Don Cesare prit prétexte de cet accident pour lui accorder une promenade d’une demi-heure tous les jours. Ce fut une sottise ; ces promenades fréquentes eurent bientôt rendu à notre héros des forces dont il abusa.

Il y eut plusieurs sérénades ; le ponctuel gouverneur ne les souffrait que parce qu’elles engageaient avec le marquis Crescenzi sa fille Clélia, dont le caractère lui faisait peur : il sentait vaguement qu’il n’y avait nul point de contact entre elle et lui, et craignait toujours de sa part quelque coup de tête. Elle pouvait s’enfuir au couvent, et il restait désarmé. Du reste, le général craignait que toute cette musique, dont les sons pouvaient pénétrer jusque dans les cachots les plus profonds, réservés aux plus noirs libéraux, ne contînt des signaux. Les musiciens aussi lui donnaient de la jalousie par eux-mêmes ; aussi, à peine la sérénade terminée, on les enfermait à clef dans les grandes salles basses du palais du gouverneur, qui de jour servaient de bureaux pour l’état-major, et on ne leur ouvrait la porte que le lendemain matin au grand jour. C’était le gouverneur lui-même qui, placé sur le pont de l’esclave, les faisait fouiller en sa présence et leur rendait la liberté, non sans leur répéter plusieurs fois qu’il ferait pendre à l’instant celui d’entre eux qui aurait l’audace de se charger de la moindre commission pour quelque prisonnier. Et l’on savait que dans sa peur de déplaire il était homme à tenir parole, de façon que le marquis Crescenzi était obligé de payer triple ses musiciens fort choqués de cette nuit à passer en prison.

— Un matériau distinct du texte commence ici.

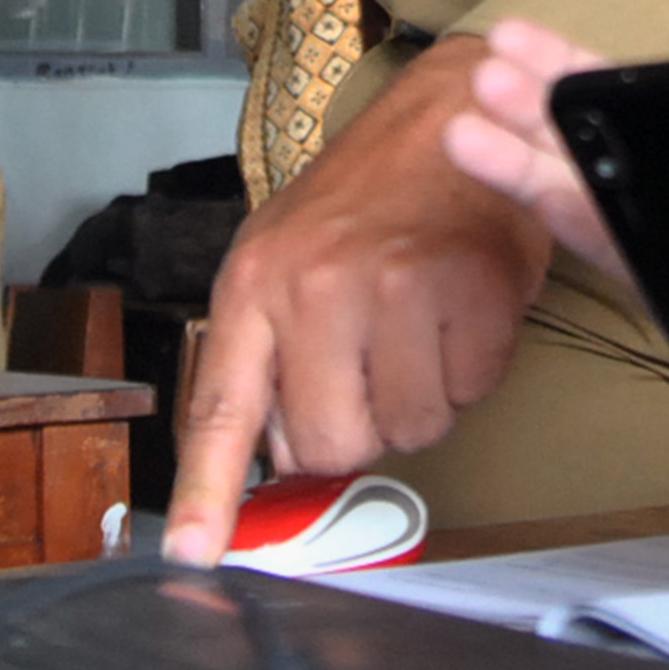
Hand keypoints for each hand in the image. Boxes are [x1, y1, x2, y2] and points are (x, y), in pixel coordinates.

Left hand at [162, 36, 548, 566]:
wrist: (452, 116)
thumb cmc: (368, 201)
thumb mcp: (287, 259)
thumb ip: (269, 356)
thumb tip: (273, 461)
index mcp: (254, 284)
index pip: (222, 408)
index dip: (207, 491)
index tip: (194, 553)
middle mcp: (314, 286)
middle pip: (331, 445)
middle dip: (361, 427)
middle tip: (377, 363)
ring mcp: (394, 284)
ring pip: (411, 429)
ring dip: (425, 398)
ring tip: (422, 326)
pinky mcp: (469, 285)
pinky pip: (471, 391)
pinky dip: (474, 367)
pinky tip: (462, 310)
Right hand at [445, 0, 668, 279]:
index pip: (636, 106)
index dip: (576, 71)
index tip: (519, 35)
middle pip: (591, 148)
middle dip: (530, 108)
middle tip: (480, 66)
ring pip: (585, 199)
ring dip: (522, 162)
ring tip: (468, 123)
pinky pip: (618, 258)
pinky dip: (566, 225)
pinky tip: (527, 191)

Tout ce que la duchesse put obtenir et à grand’peine de la pusillanimité de l’un de ces hommes, ce fut qu’il se chargerait d’une lettre pour la remettre au gouverneur. La lettre était adressée à Fabrice ; on y déplorait la fatalité qui faisait que depuis plus de cinq mois qu’il était en prison, ses amis du dehors n’avaient pu établir avec lui la moindre correspondance.

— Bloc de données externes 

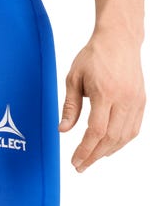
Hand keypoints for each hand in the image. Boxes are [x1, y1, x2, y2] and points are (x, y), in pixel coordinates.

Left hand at [59, 27, 145, 171]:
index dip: (85, 150)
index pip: (96, 131)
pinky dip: (121, 142)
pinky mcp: (142, 101)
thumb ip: (70, 106)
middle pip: (110, 138)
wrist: (119, 39)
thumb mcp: (73, 79)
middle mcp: (125, 99)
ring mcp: (136, 101)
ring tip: (91, 159)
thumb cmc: (94, 56)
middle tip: (80, 166)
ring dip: (107, 152)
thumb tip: (63, 130)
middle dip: (94, 156)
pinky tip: (108, 148)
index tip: (75, 161)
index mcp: (105, 93)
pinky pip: (134, 129)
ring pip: (124, 137)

En entrant à la citadelle, le musicien gagné se jeta aux genoux du général Fabio Conti, et lui avoua qu’un prêtre, à lui inconnu, avait tellement insisté pour le charger d’une lettre adressée au sieur del Dongo, qu’il n’avait osé refuser ; mais, fidèle à son devoir, il se hâtait de la remettre entre les mains de Son Excellence.

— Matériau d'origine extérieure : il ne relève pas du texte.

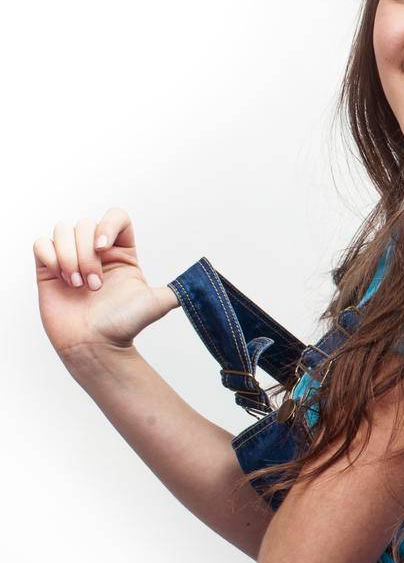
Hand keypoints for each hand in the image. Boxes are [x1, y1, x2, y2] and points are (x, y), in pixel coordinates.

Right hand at [34, 208, 177, 364]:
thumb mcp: (158, 303)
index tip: (104, 248)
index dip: (108, 224)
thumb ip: (180, 289)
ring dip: (68, 256)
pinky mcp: (48, 270)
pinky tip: (62, 279)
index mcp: (123, 253)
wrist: (96, 345)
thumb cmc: (124, 325)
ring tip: (78, 285)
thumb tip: (204, 281)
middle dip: (87, 253)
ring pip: (62, 230)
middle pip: (85, 224)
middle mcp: (96, 253)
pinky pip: (41, 244)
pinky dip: (50, 257)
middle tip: (94, 285)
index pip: (116, 217)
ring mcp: (71, 259)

L’Excellence fut très-flattée ; elle connaissait les ressources dont la duchesse disposait, et avait grand’peur d’être mystifié. Dans sa joie, le général alla présenter cette lettre au prince, qui fut ravi.

— Ainsi, la fermeté de mon administration est parvenue à me venger ! Cette femme hautaine souffre depuis cinq mois ! Mais l’un de ces jours nous allons faire préparer un échafaud, et sa folle imagination ne manquera pas de croire qu’il est destiné au petit del Dongo.